Two things confirm this purity of purpose, this courtship of what is real & alive. The costumes in Gerwig's film are so perfectly devised, so beautifully true for each character. In a coming out scene where one character cries on the shoulders of another by the bins outside a cafe, almost the most touching thing was the disastrous length of his bootcut jeans, flopping over his shoes as he leans in for a hug. Lady Bird's long, flattening shift dresses perform the same job, as do her bell bottoms at the end of the film when she is becoming a woman in New York, which are on the very verge of coolness but, in the end, not at all there. These are the touches of someone who knows her character inside out, who remembers feelings and smells, who is able to share with us every aspect of a person's existence in a way that just fits, that is somehow heady in its veracity. 

The other aspect of Gerwig's film, returned to again and again, in a way which marks it out, is money - the way Lady Bird and her family have none, and how it sets them apart. In another movie less at pains to convey that want, we might get a few lines from the central character about wanting to afford more things - but in Lady Bird, this need, the financial precarity, is a whole system, informing the very story of the film, giving impetus to the action, and manifesting in various, distinct narrative threads, from Lady Bird's parents' jobs to her choice of college via her relationships with other kids at school. 

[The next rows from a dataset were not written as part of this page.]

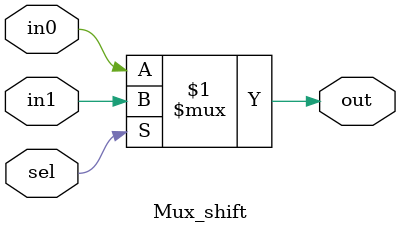
<source format=v>
module Mux_shift (
    out,
    sel,
    in0,
    in1
);
    input sel;
    input in0, in1;
    output out;

    assign out = sel ? in1 : in0;
endmodule

</source>
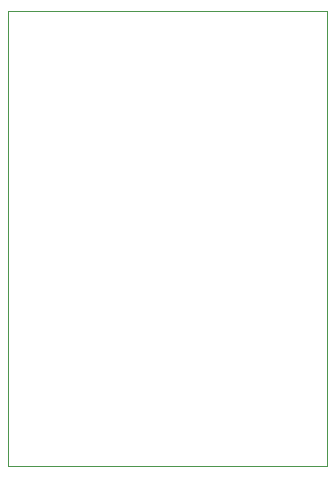
<source format=gko>
G04*
G04 #@! TF.GenerationSoftware,Altium Limited,Altium Designer,23.2.1 (34)*
G04*
G04 Layer_Color=16711935*
%FSLAX25Y25*%
%MOIN*%
G70*
G04*
G04 #@! TF.SameCoordinates,9329C3C2-16CE-4A0C-8BE9-04AE65E2FBF7*
G04*
G04*
G04 #@! TF.FilePolarity,Positive*
G04*
G01*
G75*
%ADD73C,0.00000*%
D73*
X53150Y-88583D02*
Y62992D01*
X-53150Y-88583D02*
Y62992D01*
Y-88583D02*
X53150D01*
X-53150Y62992D02*
X53150D01*
M02*

</source>
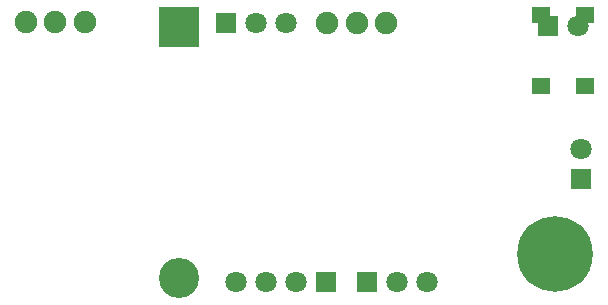
<source format=gbs>
G04 (created by PCBNEW (2013-05-16 BZR 4016)-stable) date 22/07/2013 12:31:48*
%MOIN*%
G04 Gerber Fmt 3.4, Leading zero omitted, Abs format*
%FSLAX34Y34*%
G01*
G70*
G90*
G04 APERTURE LIST*
%ADD10C,0.00590551*%
%ADD11R,0.133848X0.133848*%
%ADD12C,0.133848*%
%ADD13R,0.070848X0.070848*%
%ADD14C,0.070848*%
%ADD15R,0.070748X0.070748*%
%ADD16C,0.070748*%
%ADD17C,0.251948*%
%ADD18R,0.059048X0.055148*%
%ADD19C,0.074848*%
G04 APERTURE END LIST*
G54D10*
G54D11*
X51954Y-49746D03*
G54D12*
X51964Y-58110D03*
G54D13*
X56854Y-58267D03*
G54D14*
X55854Y-58267D03*
X54854Y-58267D03*
X53854Y-58267D03*
G54D15*
X58212Y-58267D03*
G54D16*
X59212Y-58267D03*
X60212Y-58267D03*
G54D15*
X53527Y-49606D03*
G54D16*
X54527Y-49606D03*
X55527Y-49606D03*
G54D15*
X64244Y-49711D03*
G54D16*
X65244Y-49711D03*
G54D15*
X65354Y-54830D03*
G54D16*
X65354Y-53830D03*
G54D17*
X64488Y-57322D03*
G54D18*
X64035Y-51732D03*
X65491Y-51732D03*
X65491Y-49370D03*
X64035Y-49370D03*
G54D19*
X47829Y-49589D03*
X57874Y-49606D03*
X48813Y-49589D03*
X58858Y-49606D03*
X56889Y-49606D03*
X46845Y-49589D03*
M02*

</source>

Money is in the language of the film, in the shabby setting of Lady Bird's house and the vulgar pretensions of the people whose company she aspires to, in her prom dress and her school grades, in asides from her mother about her own upbringing. Everywhere this asperity is felt, this fear of slipping through the cracks or not making it; everywhere this is seen, which peculiarly marks Lady Bird out, not just as an honest film, but as something richly conceived, which perceives the full socio-cultural compact of its microcosm, and which views its setting with a dry, critical eye rather than with hackneyed nostalgia. 

All of this is played with fervour and delicacy by the cast - Gerwig's work as an actor must have helped her secure these sensitive portrayals - to an extent that overrides the film's handful of flaws, such as its tendency to overstate, especially in its final scene which takes an emotional misstep. It will be interesting to see Gerwig invent more stories, to see her carry her original voice over to other projects, and grow as a filmmaker so that - hopefully, and quite naturally - her lexicon expands beyond the beautiful, breathy intimacy on display in this tiny, inexpensive, well-meant, endearingly badly wrapped Christmas present of a film.